Gli stessi social, che rappresentavano in momenti passati una cassa di risonanza di gioie, ma per lo più rivendicazioni, polemiche, contestazioni, accuse, si sono quasi azzerati. Sfido a trovare post che richiamino in modo insistente antiche diatribe, sfottò su un mondo che quasi sembra scomparso. In altri tempi la bizzarra idea di Lotito, presidente della Lazio, di giocarsi lo scudetto in partita secca contro la Juventus, avrebbe inscenato un vortice di considerazioni, spinto i tastieristi di professione a scannarsi attorno a uno scudetto che sembra una chimera, un’illusione.
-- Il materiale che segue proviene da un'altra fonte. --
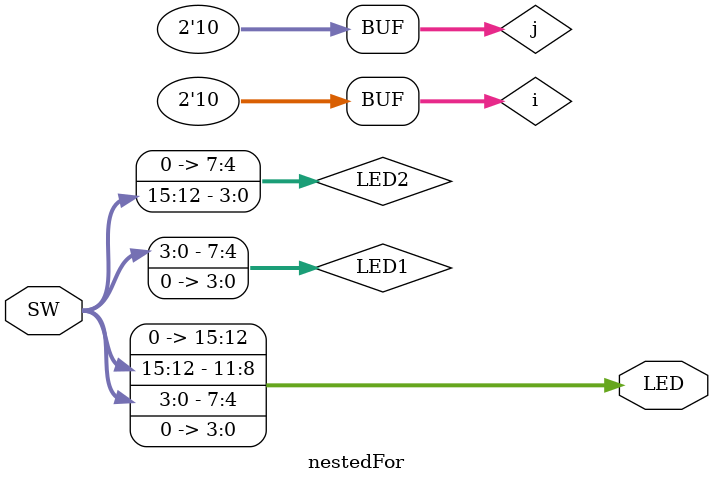
<source format=sv>

module nestedFor(
    input [15:0] SW,
	output [15:0] LED
);

reg [1:0] i;
reg [1:0] j;
reg [7:0] LED1;
reg [7:0] LED2;
assign LED = {LED2,LED1};
always_comb begin
    LED1 = SW[7:0];
    LED2 = SW[15:8];
	for (i = 0; i < 2; i = i + 1) begin
		LED1 = LED1 << 2;
		for (j = 0; j < 2; j = j + 1) LED2 = LED2 >> 1;
	end
end
endmodule
</source>
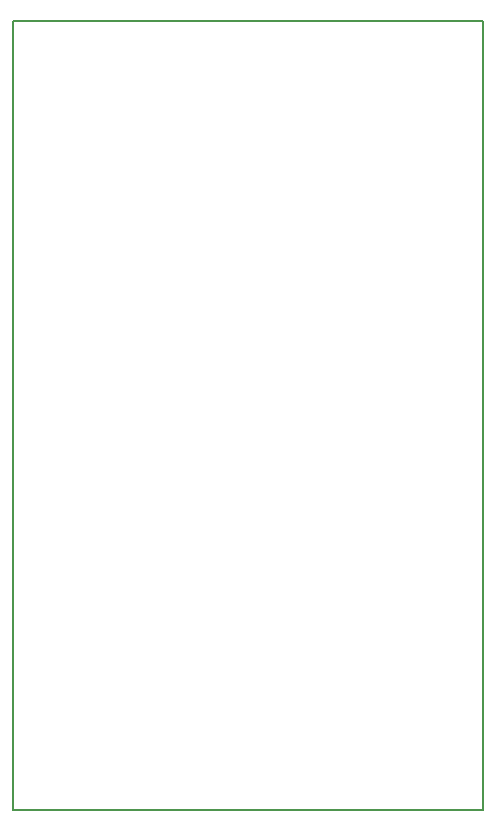
<source format=gm1>
G04 MADE WITH FRITZING*
G04 WWW.FRITZING.ORG*
G04 DOUBLE SIDED*
G04 HOLES PLATED*
G04 CONTOUR ON CENTER OF CONTOUR VECTOR*
%ASAXBY*%
%FSLAX23Y23*%
%MOIN*%
%OFA0B0*%
%SFA1.0B1.0*%
%ADD10R,1.572610X2.639060*%
%ADD11C,0.008000*%
%ADD10C,0.008*%
%LNCONTOUR*%
G90*
G70*
G54D10*
G54D11*
X4Y2635D02*
X1569Y2635D01*
X1569Y4D01*
X4Y4D01*
X4Y2635D01*
D02*
G04 End of contour*
M02*
</source>
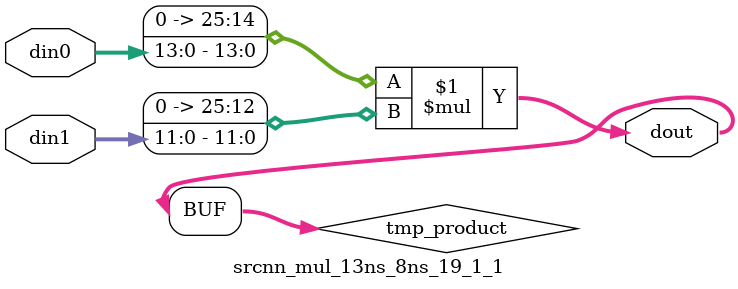
<source format=v>

`timescale 1 ns / 1 ps

  module srcnn_mul_13ns_8ns_19_1_1(din0, din1, dout);
parameter ID = 1;
parameter NUM_STAGE = 0;
parameter din0_WIDTH = 14;
parameter din1_WIDTH = 12;
parameter dout_WIDTH = 26;

input [din0_WIDTH - 1 : 0] din0; 
input [din1_WIDTH - 1 : 0] din1; 
output [dout_WIDTH - 1 : 0] dout;

wire signed [dout_WIDTH - 1 : 0] tmp_product;










assign tmp_product = $signed({1'b0, din0}) * $signed({1'b0, din1});











assign dout = tmp_product;







endmodule

</source>
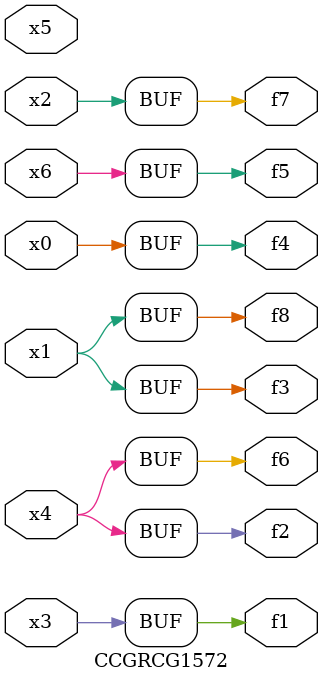
<source format=v>
module CCGRCG1572(
	input x0, x1, x2, x3, x4, x5, x6,
	output f1, f2, f3, f4, f5, f6, f7, f8
);
	assign f1 = x3;
	assign f2 = x4;
	assign f3 = x1;
	assign f4 = x0;
	assign f5 = x6;
	assign f6 = x4;
	assign f7 = x2;
	assign f8 = x1;
endmodule

</source>
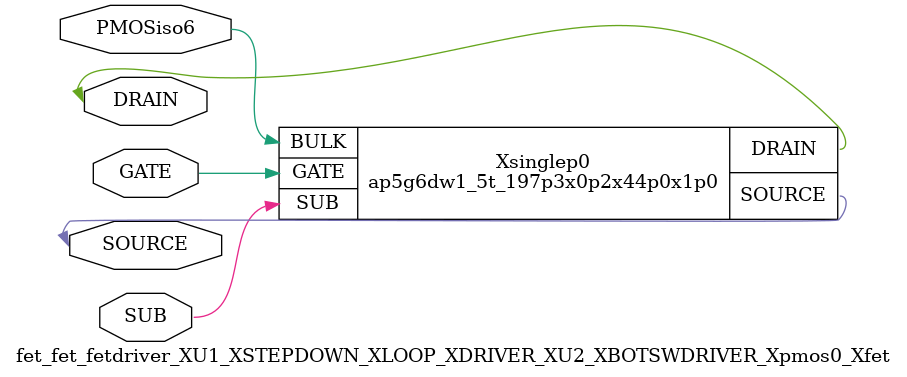
<source format=v>

module ap5g6dw1_5t_197p3x0p2x44p0x1p0 (DRAIN,GATE,SOURCE,BULK,SUB);
  input GATE;
  input BULK;
  input SUB;
  inout SOURCE;
  inout DRAIN;
endmodule

//Celera Confidential Do Not Copy fet_fet_fetdriver_XU1_XSTEPDOWN_XLOOP_XDRIVER_XU2_XBOTSWDRIVER_Xpmos0_Xfet
//Celera Confidential Symbol Generator
//power PMOS:Ron:2.000 Ohm
//Vgs 6V Vds 6V
//Kelvin:no

module fet_fet_fetdriver_XU1_XSTEPDOWN_XLOOP_XDRIVER_XU2_XBOTSWDRIVER_Xpmos0_Xfet (GATE,SOURCE,DRAIN,PMOSiso6,SUB);
input GATE;
inout SOURCE;
inout DRAIN;
input SUB;
input PMOSiso6;

//Celera Confidential Do Not Copy ap5g6dw1_5t_197p3x0p2x44p0x1p0
ap5g6dw1_5t_197p3x0p2x44p0x1p0 Xsinglep0(
.DRAIN (DRAIN),
.GATE (GATE),
.SOURCE (SOURCE),
.BULK (PMOSiso6),
.SUB (SUB)
);
//,diesize,ap5g6dw1_5t_197p3x0p2x44p0x1p0

//Celera Confidential Do Not Copy Module End
//Celera Schematic Generator
endmodule

</source>
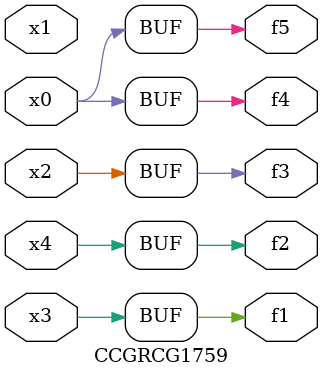
<source format=v>
module CCGRCG1759(
	input x0, x1, x2, x3, x4,
	output f1, f2, f3, f4, f5
);
	assign f1 = x3;
	assign f2 = x4;
	assign f3 = x2;
	assign f4 = x0;
	assign f5 = x0;
endmodule

</source>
Niente di tutto questo. Oggi fanno più presa, della classifica della serie A, la classifica sui virologi più trendy, quelli più bravi, o soltanto quelli che rappresentano un bluff. Se ci pensate bene la capacità di dividersi degli italiani si è spostata su altri argomenti, la prevalenza ha altri protagonisti, altri gol (mediatici).
Forse l’idea che il campionato, se mai ripartirà con le sue propaggini verso lo scudetto da disputarsi nella canicola di luglio, possa riprendere il suo status è annullata. Forse la gente pensa che un campionato così, dopo tre mesi di stop, arriverà falsato alla meta, poggiando su basi diverse che sono diverse perché i tempi dettano ciò che sarà. Una volta si diceva che la serie A si decide a Primavera, ora si potrà dire che a cavallo di giugno e luglio sarà il momento decisivo. Una rinascita hot. Ma con che armi, con che giocatori, con che usura, con che appeal? La serie A interrotta che riprende non sarà più quella di prima, avrà un risultato diverso perché è cambiato il mood, gli attori avranno un approccio personalmente concentrato su un obiettivo e un percorso che non sono quelli del settembre scorso. E ci saranno giocatori che termineranno la loro storia con una squadra a fine luglio e al 10 agosto ne cominceranno un’altra. Forse. Una rivoluzione di metodi e tempi, che non è secondaria rispetto a ciò che ci è stato raccontato negli anni. E’ vero, tutto si cambia, tutto è modificabile. Ma modificare ciò che contiene valori per qualcosa che sfugge alla nostra generale comprensione è un rischio pesante.
Non c’è la febbre che accompagna la prima partita del primo giorno del campionato, non c’è voglia di dribbling se non al Covid 19, bastardo essere che ci sta prendendo per mano verso un mondo che non sarà più quello rassicurante di prima. Basterà un gol di Ronaldo, uno slalom di Lautaro, un’arpionata di Ibrahimovic, un’intuizione di Immobile a farci capire che il calcio è lo stesso di prima? Più povero, ma più vivo. La risposta non è possibile conoscerla.